Gazpacho: Cold Spanish Soup for Hot Training Days
Why This Recipe Works for Athletes
Gazpacho is one of the most effective recovery meals for hot training days — it is cold, hydrating, loaded with electrolytes from tomatoes and cucumber, and delivers vitamins C and E that support immune function during heavy training blocks. This Spanish cold soup requires zero cooking, takes under 10 minutes to prepare and can be made in bulk for the week.
Ingredients
- 500g ripe tomatoes, roughly chopped
- 1 medium cucumber, peeled and chopped
- 1 red pepper, deseeded and chopped
- 2 garlic cloves
- 3 tablespoons extra virgin olive oil
- 2 tablespoons red wine vinegar
- 1/2 teaspoon sea salt
- 100ml cold water
- Handful of ice cubes (optional for serving)
Instructions
- Add the tomatoes, cucumber, red pepper and garlic to a blender or food processor.
- Add the olive oil, red wine vinegar, salt and cold water.
- Blend on high for 60 seconds until completely smooth.
- Taste and adjust seasoning — add more vinegar for acidity or a pinch of salt if needed.
- Chill in the refrigerator for at least 30 minutes before serving, or serve immediately with ice cubes straight after a hot session.

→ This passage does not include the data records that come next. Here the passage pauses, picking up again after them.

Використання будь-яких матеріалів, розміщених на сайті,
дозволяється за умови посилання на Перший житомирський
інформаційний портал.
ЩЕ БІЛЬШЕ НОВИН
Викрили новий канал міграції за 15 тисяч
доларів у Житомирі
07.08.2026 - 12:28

- Serve in a bowl or glass, garnished with a drizzle of olive oil and diced cucumber.
Nutrition Notes
Per serving (makes 2): approximately 180 kcal, 3g protein, 14g carbohydrate, 12g fat. The sodium content from tomatoes and sea salt helps replace electrolytes lost through sweating. For a post-workout protein boost, serve alongside a portion of grilled chicken or add a tablespoon of tahini blended in for plant-based protein. Gazpacho keeps refrigerated for up to 3 days — make a double batch on Sunday for the start of a hard training week.